WHAT YOU NEED TO DO | Convert the part of the records that opens with the line containing "pose: elev=302.0 azim=75.0" and closes with the line containing "Dot at: (176, 292)" into a JSON list of strings, one string per line, leaving out blank lines.

Stored data entries |

--------------------------------

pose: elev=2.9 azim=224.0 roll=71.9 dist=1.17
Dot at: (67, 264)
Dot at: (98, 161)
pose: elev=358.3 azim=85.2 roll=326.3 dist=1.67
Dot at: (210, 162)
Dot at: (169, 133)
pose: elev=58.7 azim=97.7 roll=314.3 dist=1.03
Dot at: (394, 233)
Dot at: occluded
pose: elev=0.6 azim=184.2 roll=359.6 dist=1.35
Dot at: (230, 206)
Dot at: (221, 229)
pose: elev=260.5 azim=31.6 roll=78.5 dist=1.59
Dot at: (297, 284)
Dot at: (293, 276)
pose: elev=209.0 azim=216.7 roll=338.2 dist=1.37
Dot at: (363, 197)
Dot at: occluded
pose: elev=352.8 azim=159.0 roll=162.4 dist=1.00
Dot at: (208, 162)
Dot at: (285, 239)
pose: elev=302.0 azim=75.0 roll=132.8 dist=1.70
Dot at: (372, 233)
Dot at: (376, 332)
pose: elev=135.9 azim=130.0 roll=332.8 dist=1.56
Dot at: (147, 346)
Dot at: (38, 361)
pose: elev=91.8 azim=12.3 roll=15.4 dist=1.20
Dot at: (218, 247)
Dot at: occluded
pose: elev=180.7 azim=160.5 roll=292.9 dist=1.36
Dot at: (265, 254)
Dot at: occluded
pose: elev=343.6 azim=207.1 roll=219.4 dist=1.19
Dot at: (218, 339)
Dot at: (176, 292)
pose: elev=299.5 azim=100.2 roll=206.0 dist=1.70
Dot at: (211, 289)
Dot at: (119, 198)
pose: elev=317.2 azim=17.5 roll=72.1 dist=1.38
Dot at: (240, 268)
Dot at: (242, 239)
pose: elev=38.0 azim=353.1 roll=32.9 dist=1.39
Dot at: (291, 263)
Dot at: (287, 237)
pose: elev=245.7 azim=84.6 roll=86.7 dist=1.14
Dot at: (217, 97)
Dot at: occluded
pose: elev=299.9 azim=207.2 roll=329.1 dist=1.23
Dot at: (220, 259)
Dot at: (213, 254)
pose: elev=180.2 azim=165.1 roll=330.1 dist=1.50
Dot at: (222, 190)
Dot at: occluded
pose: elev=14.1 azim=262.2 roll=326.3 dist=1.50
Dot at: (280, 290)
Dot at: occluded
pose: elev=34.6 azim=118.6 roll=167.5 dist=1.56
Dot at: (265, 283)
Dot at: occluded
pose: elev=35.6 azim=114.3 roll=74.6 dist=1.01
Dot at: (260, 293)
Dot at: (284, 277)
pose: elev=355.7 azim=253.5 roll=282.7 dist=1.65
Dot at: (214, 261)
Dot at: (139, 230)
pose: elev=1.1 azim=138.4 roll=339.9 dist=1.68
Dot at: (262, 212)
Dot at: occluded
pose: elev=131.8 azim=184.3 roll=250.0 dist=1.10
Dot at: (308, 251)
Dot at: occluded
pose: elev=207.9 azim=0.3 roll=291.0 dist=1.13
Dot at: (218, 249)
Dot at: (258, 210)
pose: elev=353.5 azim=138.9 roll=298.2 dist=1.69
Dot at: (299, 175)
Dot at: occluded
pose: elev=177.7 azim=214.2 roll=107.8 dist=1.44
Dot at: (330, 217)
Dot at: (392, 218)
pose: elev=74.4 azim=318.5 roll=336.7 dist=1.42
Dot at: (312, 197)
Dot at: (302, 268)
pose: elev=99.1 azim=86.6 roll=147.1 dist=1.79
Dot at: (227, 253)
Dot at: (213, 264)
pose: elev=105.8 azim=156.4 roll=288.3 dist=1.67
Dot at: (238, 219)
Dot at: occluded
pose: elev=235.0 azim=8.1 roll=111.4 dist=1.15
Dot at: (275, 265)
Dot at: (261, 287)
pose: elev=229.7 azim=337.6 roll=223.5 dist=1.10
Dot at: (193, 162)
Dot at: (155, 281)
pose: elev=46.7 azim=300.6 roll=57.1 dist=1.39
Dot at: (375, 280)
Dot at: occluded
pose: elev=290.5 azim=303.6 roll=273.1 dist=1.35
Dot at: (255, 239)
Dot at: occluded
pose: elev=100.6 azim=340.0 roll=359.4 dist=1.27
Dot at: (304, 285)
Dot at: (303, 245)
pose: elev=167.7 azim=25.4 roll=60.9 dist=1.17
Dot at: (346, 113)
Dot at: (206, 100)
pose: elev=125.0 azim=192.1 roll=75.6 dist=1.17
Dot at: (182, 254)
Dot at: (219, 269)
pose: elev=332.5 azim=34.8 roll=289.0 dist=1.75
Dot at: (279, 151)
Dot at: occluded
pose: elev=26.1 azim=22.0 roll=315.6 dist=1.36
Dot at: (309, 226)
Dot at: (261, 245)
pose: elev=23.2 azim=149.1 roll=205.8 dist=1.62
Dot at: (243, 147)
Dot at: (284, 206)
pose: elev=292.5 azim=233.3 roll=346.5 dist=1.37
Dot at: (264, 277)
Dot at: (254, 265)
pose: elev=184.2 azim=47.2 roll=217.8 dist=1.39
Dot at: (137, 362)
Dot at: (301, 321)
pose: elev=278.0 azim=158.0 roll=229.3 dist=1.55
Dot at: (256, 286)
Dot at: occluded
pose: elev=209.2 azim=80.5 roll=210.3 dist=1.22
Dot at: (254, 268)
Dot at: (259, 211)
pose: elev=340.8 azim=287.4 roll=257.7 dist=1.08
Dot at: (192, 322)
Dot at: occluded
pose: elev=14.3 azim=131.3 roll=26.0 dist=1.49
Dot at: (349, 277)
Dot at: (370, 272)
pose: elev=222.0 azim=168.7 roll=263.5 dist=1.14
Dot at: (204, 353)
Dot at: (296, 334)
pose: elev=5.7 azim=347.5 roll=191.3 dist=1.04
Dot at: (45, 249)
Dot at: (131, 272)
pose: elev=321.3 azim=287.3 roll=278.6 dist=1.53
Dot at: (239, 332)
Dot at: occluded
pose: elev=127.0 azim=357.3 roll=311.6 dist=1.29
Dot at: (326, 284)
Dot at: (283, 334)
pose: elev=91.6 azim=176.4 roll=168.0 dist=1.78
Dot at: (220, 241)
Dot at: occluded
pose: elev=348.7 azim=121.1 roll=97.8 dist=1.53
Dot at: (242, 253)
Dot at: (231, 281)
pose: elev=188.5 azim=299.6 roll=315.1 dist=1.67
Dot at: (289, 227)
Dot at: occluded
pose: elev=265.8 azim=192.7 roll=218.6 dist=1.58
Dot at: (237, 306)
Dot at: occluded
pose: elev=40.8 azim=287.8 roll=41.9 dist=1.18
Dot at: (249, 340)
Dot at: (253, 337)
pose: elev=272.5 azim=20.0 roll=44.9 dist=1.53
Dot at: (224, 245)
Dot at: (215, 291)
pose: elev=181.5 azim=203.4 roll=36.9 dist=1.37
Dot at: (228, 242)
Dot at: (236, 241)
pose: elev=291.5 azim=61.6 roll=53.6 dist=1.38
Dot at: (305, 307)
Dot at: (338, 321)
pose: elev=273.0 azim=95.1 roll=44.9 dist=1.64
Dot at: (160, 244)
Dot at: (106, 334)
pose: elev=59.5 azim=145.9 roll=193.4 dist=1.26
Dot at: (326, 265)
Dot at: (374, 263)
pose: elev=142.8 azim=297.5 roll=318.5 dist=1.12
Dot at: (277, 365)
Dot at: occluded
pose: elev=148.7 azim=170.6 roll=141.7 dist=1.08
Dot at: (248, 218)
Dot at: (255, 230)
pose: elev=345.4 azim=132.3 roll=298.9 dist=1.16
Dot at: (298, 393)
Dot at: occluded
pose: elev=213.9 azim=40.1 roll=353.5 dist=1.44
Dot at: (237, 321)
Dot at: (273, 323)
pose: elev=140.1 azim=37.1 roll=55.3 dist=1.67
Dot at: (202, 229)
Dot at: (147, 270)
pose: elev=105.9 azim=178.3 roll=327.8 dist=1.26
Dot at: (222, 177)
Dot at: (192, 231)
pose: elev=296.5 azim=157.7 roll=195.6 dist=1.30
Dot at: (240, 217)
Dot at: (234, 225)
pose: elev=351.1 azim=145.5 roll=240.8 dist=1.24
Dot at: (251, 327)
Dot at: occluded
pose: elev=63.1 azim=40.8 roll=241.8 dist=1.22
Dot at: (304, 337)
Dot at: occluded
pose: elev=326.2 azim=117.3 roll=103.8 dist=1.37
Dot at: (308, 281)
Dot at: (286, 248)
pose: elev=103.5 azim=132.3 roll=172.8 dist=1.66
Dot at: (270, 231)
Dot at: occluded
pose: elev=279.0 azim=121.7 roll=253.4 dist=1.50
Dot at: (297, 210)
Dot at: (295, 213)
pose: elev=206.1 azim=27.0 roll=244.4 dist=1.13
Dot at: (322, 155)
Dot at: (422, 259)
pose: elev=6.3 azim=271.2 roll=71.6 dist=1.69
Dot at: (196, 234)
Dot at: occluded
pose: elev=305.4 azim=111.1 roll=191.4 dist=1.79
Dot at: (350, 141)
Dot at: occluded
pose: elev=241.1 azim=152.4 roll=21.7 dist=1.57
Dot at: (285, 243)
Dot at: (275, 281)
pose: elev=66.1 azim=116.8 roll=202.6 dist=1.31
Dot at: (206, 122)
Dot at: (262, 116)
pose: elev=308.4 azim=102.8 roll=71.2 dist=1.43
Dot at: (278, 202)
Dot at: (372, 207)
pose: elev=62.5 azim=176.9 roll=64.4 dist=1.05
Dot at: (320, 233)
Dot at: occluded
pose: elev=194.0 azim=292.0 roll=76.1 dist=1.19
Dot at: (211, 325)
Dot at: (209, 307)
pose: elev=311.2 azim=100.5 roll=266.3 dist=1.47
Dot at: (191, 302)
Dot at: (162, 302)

--------------------------------

TASK SOLUTION |
[
  "pose: elev=302.0 azim=75.0 roll=132.8 dist=1.70",
  "Dot at: (372, 233)",
  "Dot at: (376, 332)",
  "pose: elev=135.9 azim=130.0 roll=332.8 dist=1.56",
  "Dot at: (147, 346)",
  "Dot at: (38, 361)",
  "pose: elev=91.8 azim=12.3 roll=15.4 dist=1.20",
  "Dot at: (218, 247)",
  "Dot at: occluded",
  "pose: elev=180.7 azim=160.5 roll=292.9 dist=1.36",
  "Dot at: (265, 254)",
  "Dot at: occluded",
  "pose: elev=343.6 azim=207.1 roll=219.4 dist=1.19",
  "Dot at: (218, 339)",
  "Dot at: (176, 292)"
]